(SUPPLIED PASSAGE Opens)

It is not clear whether Kelly has ever used his methods in
his own investment, but a few people influenced by Shannon made an impact on
the science of investment.
6. Thomas Cover, Edward O. Thorp and Elwyn
Berlekamp
Stanford University professor Thomas Cover from has studied the application of Shannon entropy to investment. He proposed an interesting and somewhat controversial theory, the Universal Portfolio Theory[6], and he proved theoretically that Universal Portfolio can lead to an optimal investment strategy. In practice, however, he did not specify how to construct a universal portfolio.
The Universal Portfolio Theory is well recognized in the community of information theory researchers, and Cover was given the highest award in information theory, the Shannon Prize. His theory, however, was criticized by a famous economist, Nobel Laureate Paul Samuelson (1915 – 2009). Cover tried to apply his theory to practice and started a hedge fund, there is not much information about this fund.
Edward Thorp was one of the early adopters of quantitative investment. He was a professor at UC Irwin, and was running several quantitative hedge funds [7,9]. He used Kelly criterion in his investments. He also published many articles on quantitative investment, an uncommon move, as most hedge fund managers do not usually speak about their investment strategies, even years after they have left the funds.
Elwyn Berlekamp is a professor emeritus of mathematics at UC Berkeley. He has broad research interests and has made great contributions in the area of communication theory, cryptography, and mathematics. For example, he invented a decoding method for the widely used Reed-Solomon encoder, which is used in CD players, DSL modem and many other fields. He started a cryptography company and led it to an initial public offer. His latest research area was the study of the mathematical theory of the end game of Go. (Go, or “Weiqi” in Chinese, is a popular board game in China, Japan, Korea and Taiwan, as well as parts of the US.*Note by editor: the rules of Go are considerably simpler than the rules of chess; however, Go is much more difficult for computers to play well.) In January 2009, the author met Professor Berlekamp at a Go tournament in San Francisco, and asked him whether his Go research actually helped him with the game. He answered, “By the end game, I am already behind too much.” (A side note: In the late 1940’s Turing and Shannon studied how to play chess with a computer, and their study was very important to theoretical computer science. Berlekamp himself studied computer chess problems in the 1960’s. )

(SUPPLIED PASSAGE Closes)

ACTIONS TO TAKE ::
**1.** Answer these questions from the passage on Shannon's influence on investment:
(a) What award was Thomas Cover given?
(b) Which criterion did Edward Thorp use in his investments?
(c) Where did the author meet Professor Berlekamp in January 2009?
**2.** From the passage on Shannon's influence on investment, return the text starting at "The Universal Portfolio Theory is" and ending at "left the funds.".
The material after this passage comes from a separate source.

(INPUT DATA Opens)

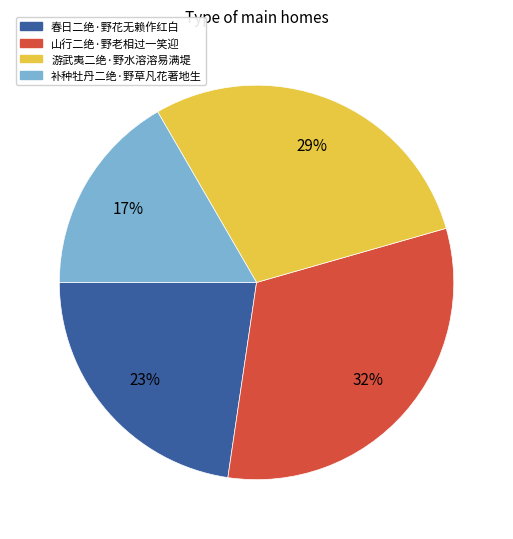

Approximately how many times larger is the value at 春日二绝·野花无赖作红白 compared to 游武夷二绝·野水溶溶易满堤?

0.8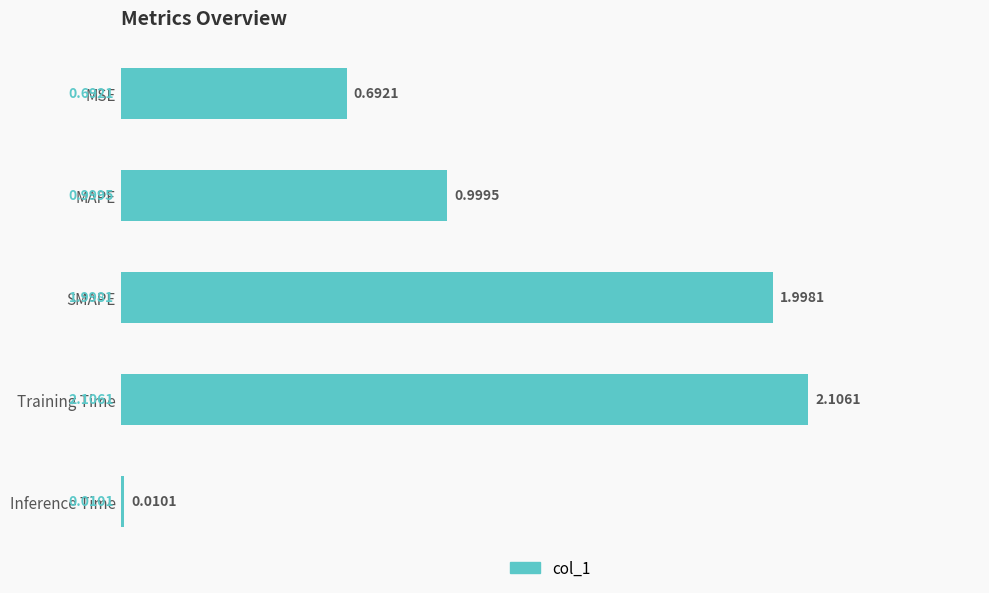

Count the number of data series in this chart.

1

(INPUT DATA Closes)

EXERCISE RESPONSES ::
**1.**
(a) The Shannon Prize.
(b) The Kelly criterion.
(c) At a Go tournament in San Francisco.

**2.**
The Universal Portfolio Theory is well recognized in the community of information theory researchers, and Cover was given the highest award in information theory, the Shannon Prize. His theory, however, was criticized by a famous economist, Nobel Laureate Paul Samuelson (1915 – 2009). Cover tried to apply his theory to practice and started a hedge fund, there is not much information about this fund.
Edward Thorp was one of the early adopters of quantitative investment. He was a professor at UC Irwin, and was running several quantitative hedge funds [7,9]. He used Kelly criterion in his investments. He also published many articles on quantitative investment, an uncommon move, as most hedge fund managers do not usually speak about their investment strategies, even years after they have left the funds.